So here I am asking for some more advice.
I love music, but I have my own niche. That niche, surprisingly enough, is showtunes. I can’t get enough of them. (No, I have NOT listened to Hamilton yet. I WANT to, so bad, but I want to wait until I actually get to see it. If I ever actually get to see it.) They’re fantastic because they tell a story. And they have some great voices and melodies that go along with them.
The problem is that I don’t venture too far away from my niche. I listen to some indie, some classic rock, some instrumental movie soundtracks. But I have a problem finding new music. Especially finding new writing music.
I don’t like my writing songs to have too many words in them. It can get distracting. Yes, I have writing music that DOES have words, but I’d prefer the instrumental stuff. A lot of movie soundtracks. (The Theory of Everything was the soundtrack of my last novel.)
So how do you find new music that fits the genre that you want to get into the headspace of? So far, I’ve been having a little bit of luck with Youtube. Should I look more into Pandora? Spotify? Something else?
Do you ever get a great idea for what you’re going to write (yes, I know that I just updated about writer’s block, but something came to me in a dream! No, really.), and you get so excited, and then you sit down to write it.. and there are all sorts of problems?
A part of me hates the beginning of the writing process, all of that planning. Because it can be so hard, a complete obstacle to getting to the fun part. You have all of these ideas, but you need to make them make sense, right? And sometimes that is just not fun.
Do I keep going? Do I keep planning this wild story in my head? Even with this giant obstacle in my way? Or do I stop? Search my brain for something easier to write? Less difficult.

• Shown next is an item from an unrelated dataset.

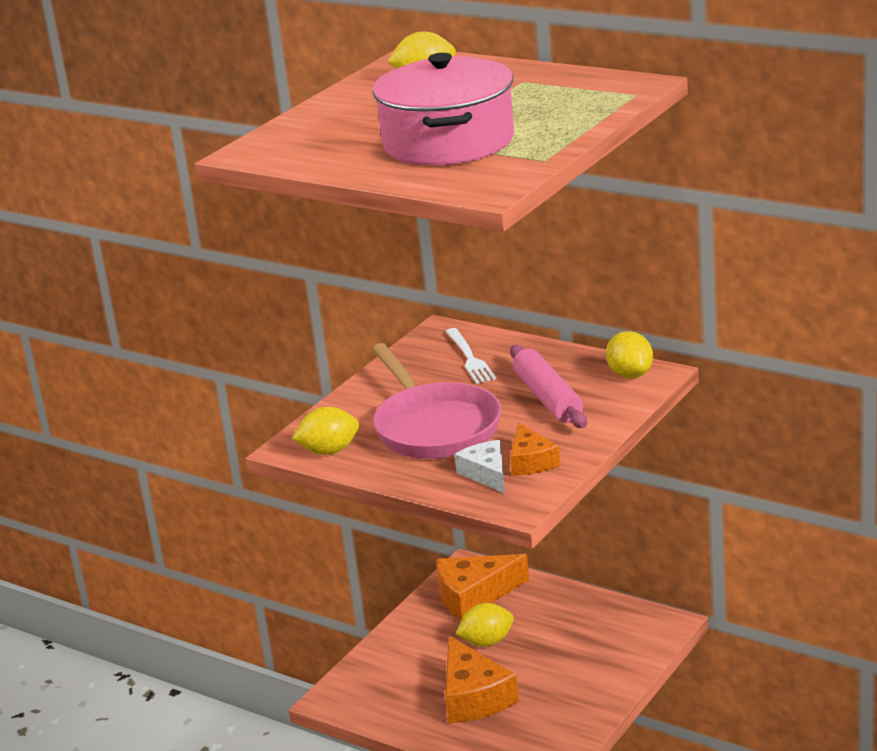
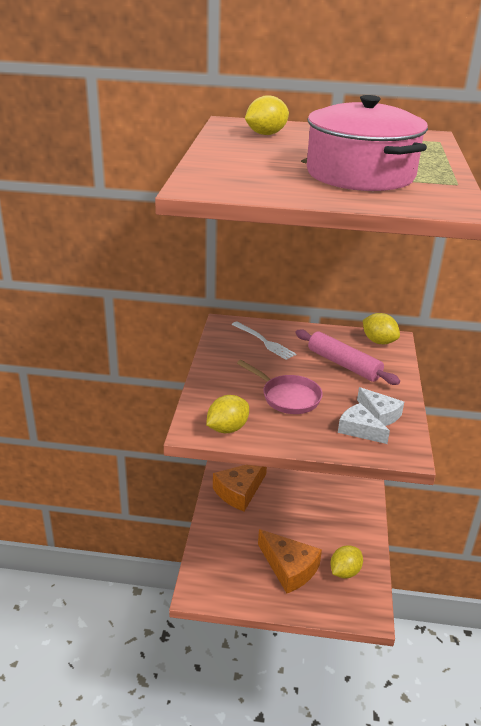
camera: 30 degrees left, 5 degrees up
(434, 427) = (288, 397): pink pan -> pink pan, size x0.62
(487, 642) = (270, 524): yellow lemon -> yellow lemon (344, 572)
(531, 461) = (379, 414): orange cheese -> white cheese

I don’t want to say that I am running away from a challenge. But with a new job and a new apartment, should I write something that comes to me easily? Save the difficult stuff for when life settles down a bit?
Will life settle down a bit?
And more importantly, will I ever stop asking questions on this blog?
Stuck sick in bed the weekend before school starts is NOT where I want to be.
I’m feeling lethargic (and not just because of this nasty cold). I have some intense writer’s block right now. I’m chipping away edits on my first novel (editing is such an arduous process, and I really hate it), but nothing new is happening. I have seedlings of ideas, but none that make me sit at the computer and WANT to write. I’ve tried, but I don’t like what comes out.
So I guess this isn’t a blog so much as a request for advice. What do you do when you have writer’s block? How do you get your inspiration?
The school year is about to start here, and because of that, I have been attending a lot (and I mean a LOT) of meetings for teachers. These meetings help us make sure that we are prepared for the year, that we have plenty of icebreakers that we can use for our students, and that we know how to welcome the year and the students with open arms.
For me, the welcomes are the scariest part of the year. I suffer from a little bit of social anxiety, and it’s hard for me to make connections with other people. (No, I’m not sure why I became a teacher either.) So I just keep thinking about how terrible it would be if I am unable to make connections with my students.
What if I don’t understand them? What if they don’t like me? What if I don’t like them? What if I’m a miserable failure?
I had these same thoughts last year. They turned out to be unfounded. I didn’t connect with every student, but I loved them all. I made connections. I worked hard for all of them, and I think they liked me all right.
But it’s a new year. New school. New students. I know that I won’t work any less, but those worries nag at the back of my mind. Will it be enough?